Why is growth a double-edged sword ?

A

— The good side of growth is that it pushes up revenues and operating income, perhaps at different rates (depending on how margins evolve over time).
— The bad side of growth is that you have to set aside money to reinvest to create that growth.
— The net effect of growth is whether the good outweighs the bad.

54
Q

What are the ways to estimate growth in earnings ?

A

> Look at thepast
— The historical growth in earnings per share is usually a good starting point for growth estimation.

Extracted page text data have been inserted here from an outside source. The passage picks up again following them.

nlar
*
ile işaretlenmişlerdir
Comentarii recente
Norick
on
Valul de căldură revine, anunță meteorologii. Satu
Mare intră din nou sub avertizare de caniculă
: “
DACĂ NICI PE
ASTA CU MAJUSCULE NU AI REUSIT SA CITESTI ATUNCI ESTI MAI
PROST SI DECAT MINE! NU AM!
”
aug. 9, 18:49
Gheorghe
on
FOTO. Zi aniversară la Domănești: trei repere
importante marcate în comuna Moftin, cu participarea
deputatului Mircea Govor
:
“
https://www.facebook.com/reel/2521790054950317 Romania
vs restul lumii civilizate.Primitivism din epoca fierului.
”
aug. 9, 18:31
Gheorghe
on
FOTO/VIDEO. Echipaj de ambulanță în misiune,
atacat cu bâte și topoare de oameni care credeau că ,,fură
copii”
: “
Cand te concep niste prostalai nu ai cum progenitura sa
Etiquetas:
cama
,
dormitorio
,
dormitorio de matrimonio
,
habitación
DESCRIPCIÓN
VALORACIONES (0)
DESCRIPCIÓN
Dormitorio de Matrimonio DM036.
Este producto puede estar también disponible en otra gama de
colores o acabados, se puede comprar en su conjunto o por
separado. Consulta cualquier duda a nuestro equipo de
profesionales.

> Look at what others are estimating
— Analysts estimate growth in earnings per share for many firms. It is useful to know what their estimates are.

> Look at fundamentals
— Ultimately, all growth in earnings can be traced to two fundamentals -how much the firm is investing in new projects, and what returns these projects are making for the firm.

55
Q

What do we have to wrestle with when using historical growth rates ?

A

— How to deal with negative earnings

— Deal with the effects of scaling

56
Q

What is historical growth rates sensitive to ?

A

Period used in the estimation

57
Q

How can the historical growth rate be estimated ?

A

Arithmetic or geometric average

58
Q

Why do analysts often make significant errors in forecasting earnings ?

A

— Partly because they depend on the same data sources

— Partly because they sometimes overlook significant shifts in the fundamental characteristics of the firm.

59
Q

What are the two fundamentals growth in earnings can be traced to ?

A

How much the firm is investing and what returns these projects are making for the firm.

60
Q

What are the definitions of the growth in operating income ?

A

Reinvestment rate = (Net CAPEX + ΔWC) / EBIT (1-t)

Return on capital = ROC = EBIT (1-t) / BV Assets

61
Q

What is the growth in EBIT ?

A

gEBIT= Reinvestment rate ×ROC

62
Q

What are the various way to compute the terminal value ?

A
  • Liquidation value
  • Multiple approach
  • Stable growth model
63
Q

When is liquidation value the most useful ?

A

When assets are separable and marketable

64
Q

What is the problem with multiple approach

A

Makes the valuation a relative valuation.

65
Q

What is the problem with the stable growth model ?

A

Requires that you make judgments about when the firm will grow at a stable rate which it can sustain forever, and the excess returns (if any) that it will earn during that period.

66
Q

How can the liquidation value be computed ?

A

— Based on book value of assets: adjust book value of assets by expected inflation
— Based on earnings power: estimate PV of after-tax cash flows until liquidation

67
Q

What is one proxy for the nominal growth rate ?

A

Risk-free rate or the nominal GDP growth rate

68
Q

What are the various characteristics concerning stable growth rate ?

A

— If you assume that the economy is composed of high growth and stable growth firms, the growth rate of the latter will probably be lower than the growth rate of the economy.
— The stable growth rate can be negative. The terminal value will be lower and you are assuming that your firm will disappear over time.
— If you use nominal cash flows and discount rates, the growth rate should be nominal in the currency in which the valuation is denominated.